E invece no. I partenti di David si sono presentati civili. Composti. Distrutti dal dolore, gonfi per le lacrime ma non accecati dall’odio che cerca la prima vittima disponibile da sacrificare alla propria sofferenza. La famiglia del ragazzo ucciso, e insieme alla famiglia tutta la citta’ , ha saputo distinguere, scindere, analizzare e capire. Il fratello Diego , arrabbiato, si chiede come e’ stato possibile che sia stato permesso di restare all’assassino di suo fratello nonostante l’espulsione e il suo rientro illegale. Chiede che di avere giustizia. Chiede che l’uomo che gli ha ucciso il fratello senza un motivo paghi. Che passi il resto della sua vita in galera, che non abbia i domiciliari tra dieci anni.
Comprensibile, legittimo. Ma cio’ che ha lasciato sgomenti e commossi e’ stato il seguito delle dichiarazioni di Diego quando qualcuno gia’ parlava di David Raggi come di una vittima di mare nostrum.
“No- ha detto in un’intervista – non voglio che la vicenda di David venga strumentalizzata. Non voglio che mio fratello diventi il simbolo della lotta all’immigrato. Era una persona buona con tutti, non accetterebbe che la sua morte servisse a far partire una campagna di odio contro gli stranieri”.

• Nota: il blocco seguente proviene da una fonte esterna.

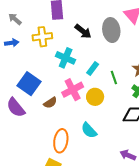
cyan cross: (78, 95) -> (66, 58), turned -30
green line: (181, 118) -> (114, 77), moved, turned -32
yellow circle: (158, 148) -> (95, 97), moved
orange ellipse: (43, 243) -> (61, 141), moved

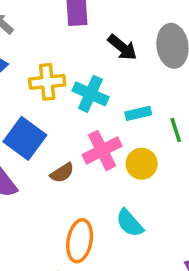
yellow cross: (42, 37) -> (47, 82), moved
cyan rectangle: (93, 68) -> (138, 113), turned 40

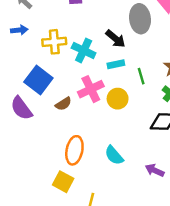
black arrow: (122, 47) -> (116, 39), moved
cyan semicircle: (130, 223) -> (114, 155), moved

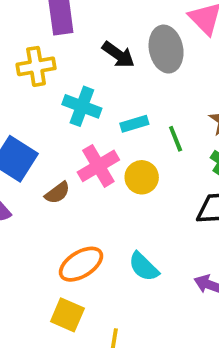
black arrow: (116, 39) -> (118, 55), moved
yellow cross: (54, 42) -> (36, 66), moved
orange ellipse: (74, 150) -> (81, 264), turned 52

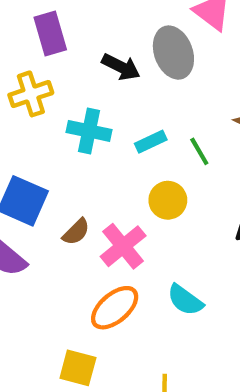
pink cross: (98, 166) -> (123, 246), moved
yellow square: (67, 315) -> (78, 368), moved

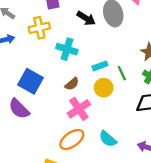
cyan rectangle: (151, 142) -> (100, 66), moved
green line: (199, 151) -> (122, 73), moved
brown semicircle: (76, 232) -> (72, 84), moved

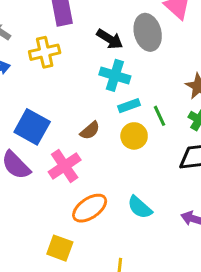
cyan cross: (67, 49) -> (115, 75), moved
pink cross: (79, 109) -> (65, 166), moved

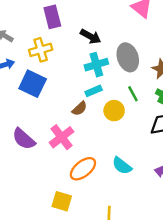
gray ellipse: (148, 32) -> (128, 57), moved
cyan cross: (115, 75) -> (96, 65), turned -30
cyan rectangle: (129, 106) -> (94, 91), moved
blue square: (32, 127) -> (33, 84), moved

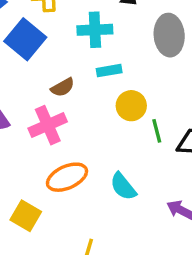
cyan cross: (96, 65) -> (95, 30), moved
green line: (133, 94) -> (157, 131), moved
brown semicircle: (80, 109) -> (63, 87), moved

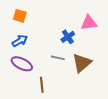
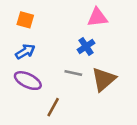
pink triangle: (89, 23) -> (97, 17), moved
brown line: (42, 85) -> (53, 107), turned 35

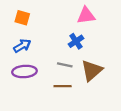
purple ellipse: (28, 81) -> (24, 72), turned -30
brown line: (53, 107) -> (63, 86), moved, turned 60

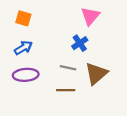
pink triangle: (86, 16) -> (90, 16), turned -42

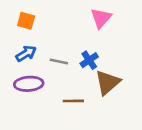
blue cross: (80, 43) -> (89, 60), moved
gray line: (68, 68) -> (59, 61), moved

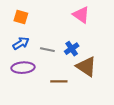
pink triangle: (101, 18) -> (81, 15), turned -36
brown triangle: (108, 82) -> (86, 67), turned -45

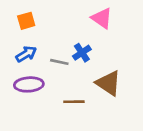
orange square: (21, 17) -> (26, 21), turned -32
blue cross: (72, 49) -> (82, 53), moved

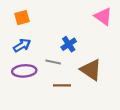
pink triangle: (102, 18) -> (103, 16), moved
gray line: (59, 62) -> (53, 62), moved

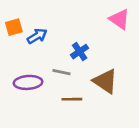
orange square: (22, 18) -> (14, 27), moved
blue arrow: (22, 45) -> (37, 36), moved

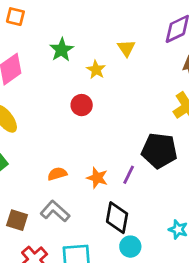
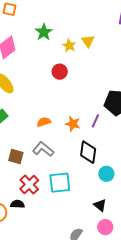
yellow triangle: (126, 48) -> (88, 41), moved
cyan circle: (130, 247) -> (106, 174), moved

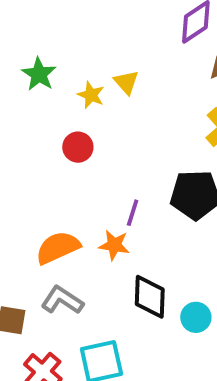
purple line: (95, 121) -> (133, 213), moved
orange semicircle: (44, 122) -> (58, 248), size x1.6
cyan circle: (106, 174) -> (196, 317), moved

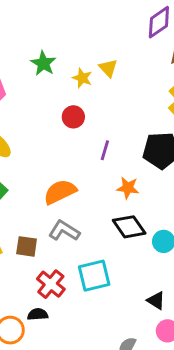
purple line: (133, 213) -> (105, 150), moved
orange star: (114, 245) -> (128, 188), moved
black diamond: (150, 297) -> (129, 227), turned -36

Ma non basta. Nell’eventualita’ che la madre dell’assassino di suo fratello volesse incontrarlo, Diego ha detto: se vuole chiamare, io sono qui e sarò felice di incontrarla. È suo figlio che ha ucciso mio fratello, non lei. Non c’è nulla di cui lei si debba scusare. E ha aggiunto che e’ andata a casa loro, a trovarli, una delegazione di marocchini che vivono in città. Sono stati gentilissimi, ha detto, ci hanno fatto le condoglianze. Erano molto dispiaciuti, si vergognavano.

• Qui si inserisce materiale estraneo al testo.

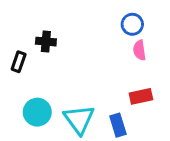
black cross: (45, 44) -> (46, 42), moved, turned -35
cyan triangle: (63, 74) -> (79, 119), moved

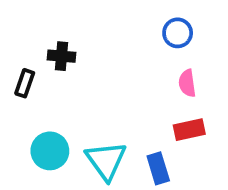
pink semicircle: (140, 50) -> (187, 83), moved

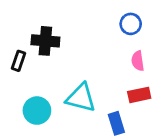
black cross: (61, 56) -> (45, 41), size x1.4
cyan triangle: (106, 161) -> (81, 98), moved, turned -40

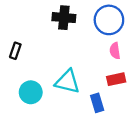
blue circle: (131, 24) -> (109, 20), size x1.6
black cross: (45, 41) -> (64, 18), moved

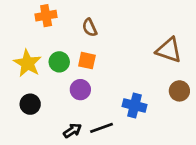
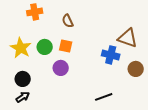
blue cross: (135, 105) -> (111, 55), moved
black line: (101, 128) -> (104, 97), moved
black arrow: (72, 131) -> (23, 97), moved

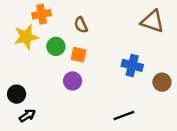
brown triangle: (128, 38) -> (152, 21), moved
green circle: (45, 47) -> (56, 46), moved
yellow star: (21, 48) -> (26, 37), moved, turned 30
black circle: (23, 79) -> (17, 94), moved

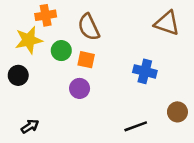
brown semicircle: (81, 25) -> (89, 27), size x1.5
brown circle: (162, 82) -> (177, 112), moved
black circle: (17, 94) -> (18, 75), moved

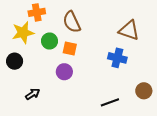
brown triangle: (167, 23) -> (129, 30), moved
black arrow: (30, 126) -> (33, 94), moved

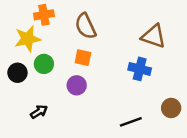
green circle: (50, 41) -> (44, 64), moved

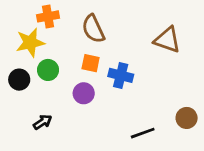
blue cross: (140, 69) -> (121, 75), moved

Frasi semplici, pensieri limpidi. Una lezione di convivenza civile , un atteggiamento in grado di vedere la persona, non la nazionalita’ o il colore della pelle. Gruppi di individui che vivono e lavorano insieme, e dove, fisiologicamente la mela marcia puo’ sempre esserci ma non da’ adito a generalizzazioni strumentali.
E proprio questa storia terribile che sembrava fatta apposta , come si diceva all’inizio, per essere usata, manipolata e trasformata in una bandiera contro gli immigrati , e’ diventata una bandiera di civilta’ , di compostezza e di umanita’.